### Aim of the task
Please reproduce, word for word and in full, the entry below on the androgen receptor in estrogen receptor positive breast cancer.

The Androgen Receptor is a Tumour Suppressor in Estrogen Receptor Positive Breast Cancer

Autor: Wayne Tilley, Theresa Hickey, Luke Selth, Kee Ming Chia, Heloisa Milioli, Geraldine Laven-Law, Daniel Roden, Shalini Jindal, Mun Hui, Jessica Finlay-Schultz, Esmaeil Ebrahimie, Stephen Birrell, Suzan Stelloo, Richard Iggo, Sarah Alexandrou, C. Caldon, Tarek Abdel-Fatah, Ian Ellis, Wilbert Zwart, Carlo Palmieri, Carol Sartorius, Alexander Swarbrick, Elgene Lim, Jason Carroll
Rok vydání: 2020
Popis: Antagonistic sex hormone activity occurs in mammary gland development, whereby estrogen stimulates and androgen inhibits post-pubertal growth, but the mechanistic basis of this is largely unknown. Whether sex hormone antagonism occurs in the context of breast cancer is also unclear. The estrogen receptor alpha (ER) unequivocally drives the majority of breast malignancies, but the role of the androgen receptor (AR) is controversial, particularly in the context of ER-positive (ER+) tumours resistant to standard-of-care ER targeting therapies. The controversy has constrained clinical implementation of new drugs that influence AR activity for treatment of this disease. Using a diverse panel of cell line and patient-derived models of ER+ breast cancer, we demonstrate that activation, not suppression, of AR activity exerts potent anti-tumour activity in multiple clinically relevant contexts, including tumours resistant to ER targeting therapy. We also show that AR agonists can be combined with old and new (i.e. Palbociclib, a CDK4/6 inhibitor) standard-of-care agents to enhance therapeutic efficacy. Mechanistically, agonist activation of AR altered the distribution of ER and its coactivators (p300, SRC-3) on chromatin, resulting in repression of ER-regulated cell cycle genes and up-regulation of AR target genes, including known tumour suppressors. Consistent with the mechanistic findings, a gene signature of AR activity derived from in vivo models positively predicted disease survival in multiple large, well-annotated clinical cohorts of ER+ breast cancer, outperforming existing pan-cancer or breast cancer specific signatures. These findings provide compelling evidence that AR has a tumour suppressor role in ER+ breast cancer and resolves an important clinical controversy concerning the optimal AR-directed treatment strategy, revealing a rational therapeutic opportunity.

### Data for analysis

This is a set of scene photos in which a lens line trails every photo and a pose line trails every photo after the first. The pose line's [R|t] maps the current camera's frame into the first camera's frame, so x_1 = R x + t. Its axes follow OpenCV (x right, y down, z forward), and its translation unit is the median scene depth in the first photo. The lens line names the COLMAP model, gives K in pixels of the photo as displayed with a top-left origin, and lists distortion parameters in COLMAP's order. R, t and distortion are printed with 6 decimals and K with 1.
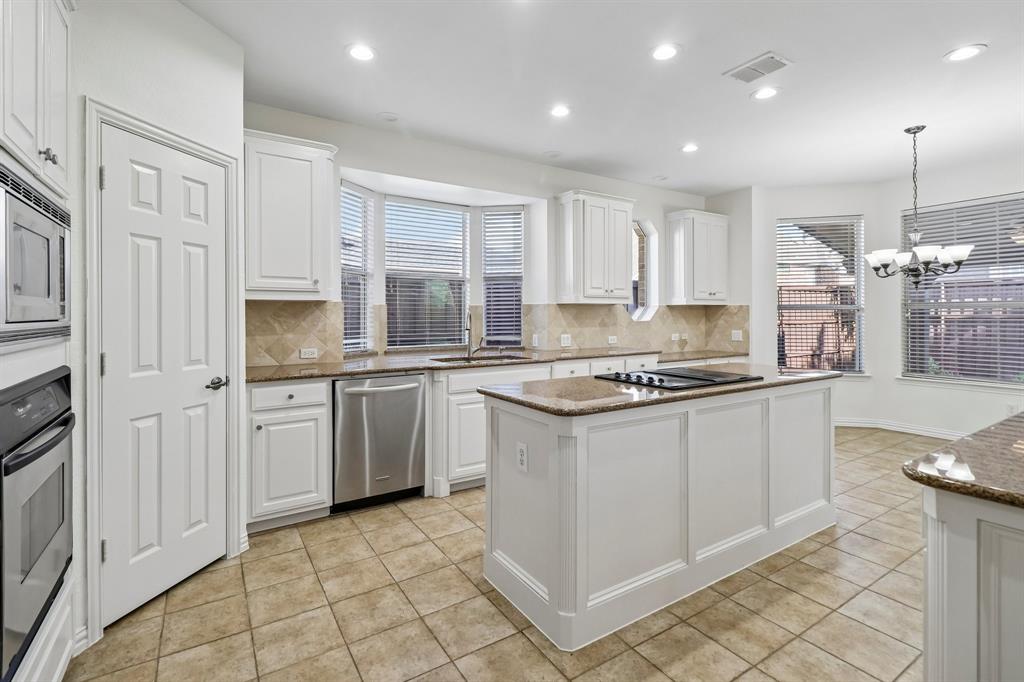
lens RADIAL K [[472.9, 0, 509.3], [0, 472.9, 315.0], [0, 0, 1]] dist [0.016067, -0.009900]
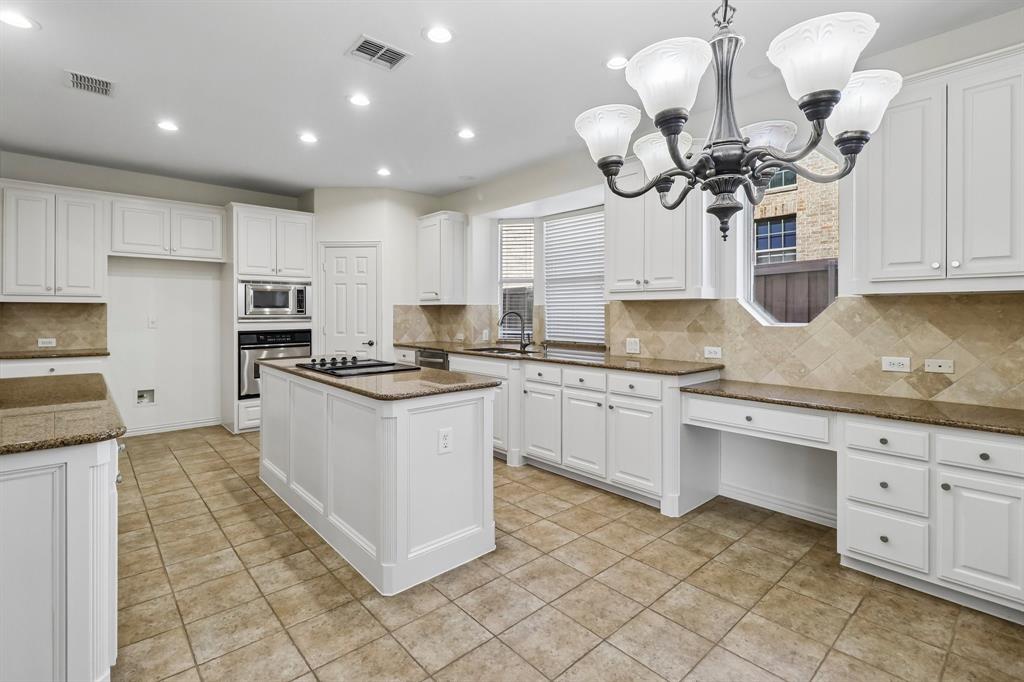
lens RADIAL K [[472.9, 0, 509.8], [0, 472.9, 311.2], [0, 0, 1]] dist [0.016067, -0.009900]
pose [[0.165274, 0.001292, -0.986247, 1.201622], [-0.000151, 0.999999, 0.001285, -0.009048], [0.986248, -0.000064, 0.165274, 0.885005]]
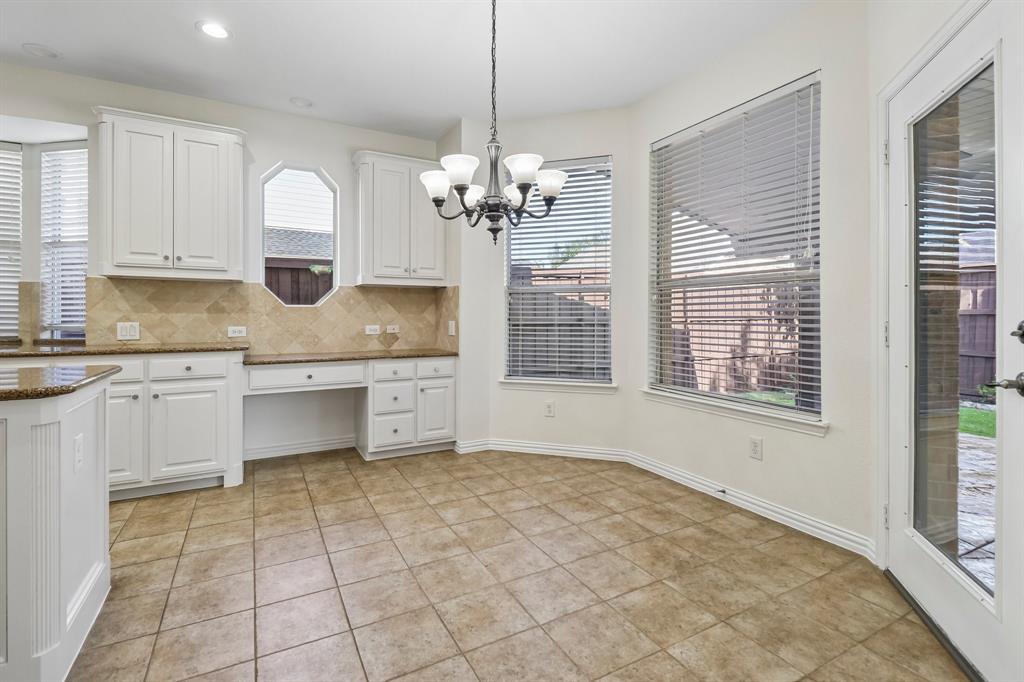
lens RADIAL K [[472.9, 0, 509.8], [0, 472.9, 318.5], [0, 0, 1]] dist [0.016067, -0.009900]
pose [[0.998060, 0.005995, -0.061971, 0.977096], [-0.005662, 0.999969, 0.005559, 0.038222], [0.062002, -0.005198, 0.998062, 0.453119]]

* * *

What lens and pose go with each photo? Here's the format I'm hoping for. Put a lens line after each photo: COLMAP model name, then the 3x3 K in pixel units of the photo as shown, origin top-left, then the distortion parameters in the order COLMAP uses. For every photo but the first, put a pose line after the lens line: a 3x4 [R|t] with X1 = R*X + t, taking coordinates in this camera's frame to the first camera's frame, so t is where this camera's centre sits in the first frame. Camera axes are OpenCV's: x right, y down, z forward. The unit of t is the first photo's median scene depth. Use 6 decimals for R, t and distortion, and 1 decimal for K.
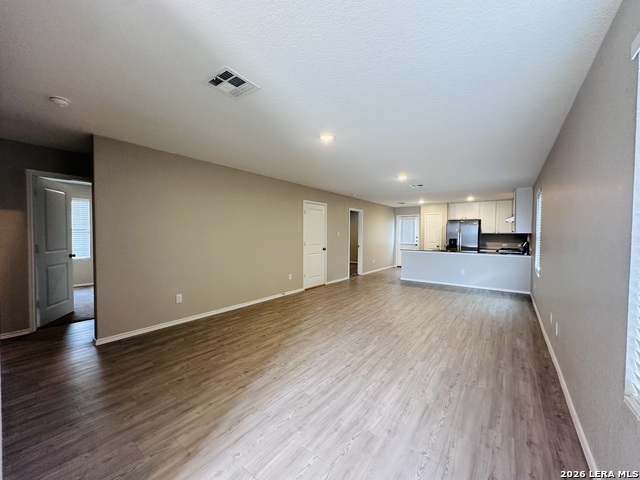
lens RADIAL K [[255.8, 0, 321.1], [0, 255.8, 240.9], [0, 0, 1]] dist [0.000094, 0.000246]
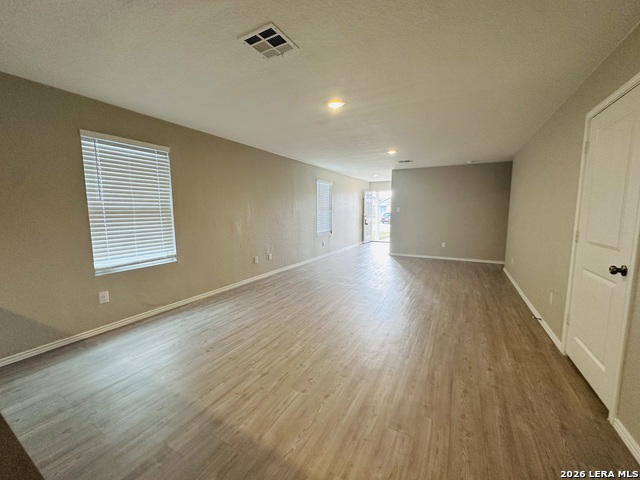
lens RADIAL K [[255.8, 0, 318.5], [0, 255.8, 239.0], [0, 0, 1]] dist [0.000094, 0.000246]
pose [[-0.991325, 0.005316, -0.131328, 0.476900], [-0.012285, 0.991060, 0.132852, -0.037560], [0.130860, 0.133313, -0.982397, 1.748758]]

### Solution to this problem
The Androgen Receptor is a Tumour Suppressor in Estrogen Receptor Positive Breast Cancer

Autor: Wayne Tilley, Theresa Hickey, Luke Selth, Kee Ming Chia, Heloisa Milioli, Geraldine Laven-Law, Daniel Roden, Shalini Jindal, Mun Hui, Jessica Finlay-Schultz, Esmaeil Ebrahimie, Stephen Birrell, Suzan Stelloo, Richard Iggo, Sarah Alexandrou, C. Caldon, Tarek Abdel-Fatah, Ian Ellis, Wilbert Zwart, Carlo Palmieri, Carol Sartorius, Alexander Swarbrick, Elgene Lim, Jason Carroll
Rok vydání: 2020
Popis: Antagonistic sex hormone activity occurs in mammary gland development, whereby estrogen stimulates and androgen inhibits post-pubertal growth, but the mechanistic basis of this is largely unknown. Whether sex hormone antagonism occurs in the context of breast cancer is also unclear. The estrogen receptor alpha (ER) unequivocally drives the majority of breast malignancies, but the role of the androgen receptor (AR) is controversial, particularly in the context of ER-positive (ER+) tumours resistant to standard-of-care ER targeting therapies. The controversy has constrained clinical implementation of new drugs that influence AR activity for treatment of this disease. Using a diverse panel of cell line and patient-derived models of ER+ breast cancer, we demonstrate that activation, not suppression, of AR activity exerts potent anti-tumour activity in multiple clinically relevant contexts, including tumours resistant to ER targeting therapy. We also show that AR agonists can be combined with old and new (i.e. Palbociclib, a CDK4/6 inhibitor) standard-of-care agents to enhance therapeutic efficacy. Mechanistically, agonist activation of AR altered the distribution of ER and its coactivators (p300, SRC-3) on chromatin, resulting in repression of ER-regulated cell cycle genes and up-regulation of AR target genes, including known tumour suppressors. Consistent with the mechanistic findings, a gene signature of AR activity derived from in vivo models positively predicted disease survival in multiple large, well-annotated clinical cohorts of ER+ breast cancer, outperforming existing pan-cancer or breast cancer specific signatures. These findings provide compelling evidence that AR has a tumour suppressor role in ER+ breast cancer and resolves an important clinical controversy concerning the optimal AR-directed treatment strategy, revealing a rational therapeutic opportunity.